In the London Review of Book, Malcolm Bull looks at two new studies of genocide, one by Michael Mann and the other by Mark Levene.
Reasoned defences of most genocides can be constructed on the basis of a conjunction of the just war and social exclusion arguments, for if there is an identifiable social group engaged in total war against you, then it has to be neutralised. The Armenian genocide in 1915 was justified on these grounds, for the Armenians were expected to fight with the Russians in the event of an invasion of Anatolia. Stalin’s classicide was an attempt to deal with counter-revolutionary elements who might have sided with the Whites in the event of a renewed civil war or foreign invasion. A defence of the Holocaust might be constructed along the same lines: the attack on Bolshevism was a just war against an outlaw state ‘driven by slavery and the threat of human sacrifice’; it became a total war in which Jews would probably have taken the Soviet side; their pre-emptive internment was therefore a natural precaution, and their execution an unfortunate necessity at a time of ‘supreme emergency’ when the Red Army threatened the Fatherland. If you accept the just war and social exclusion arguments, then these genocides can only be criticised on the basis that they relied on shaky political analysis. They were, in effect, misjudgments, failures of statesmanship, perhaps.
These are not hypothetical arguments. Orhan Pamuk was until recently awaiting trial for affirming the existence of an Armenian genocide, while the president of Iran has cast doubt on the Holocaust, and floated the idea of relocating the state of Israel in Central Europe. Mann and Levene both see genocide as a modern practice coextensive with the rise of the West, and imply that the Middle East has been relatively insulated from this historical pattern. But as war and democracy march hand in hand into the region, that may change. On Mann’s analysis, the chances of some sort of genocide must be quite high. According to him, murderous ethnic cleansing takes place where the demos is equated with the ethnos.

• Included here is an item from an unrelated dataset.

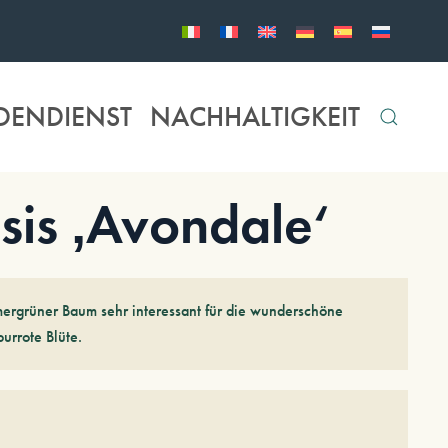
DENDIENST
NACHHALTIGKEIT
sis ‚Avondale‘
mergrüner Baum sehr interessant für die wunderschöne
urrote Blüte.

Young democracies are particularly at risk, especially those where ethnicity trumps class as the primary means of social classification. The danger zone is reached when two groups claim the same territory, and they reach the brink either when the weaker group fights rather than submits (perhaps believing it has outside support) or when the stronger thinks it can act with impunity. Genocides do not occur in stable, peaceful environments, but at moments of crisis when the state is in danger. So societies only go over the brink when the perpetrators of the genocide are radicalised by war.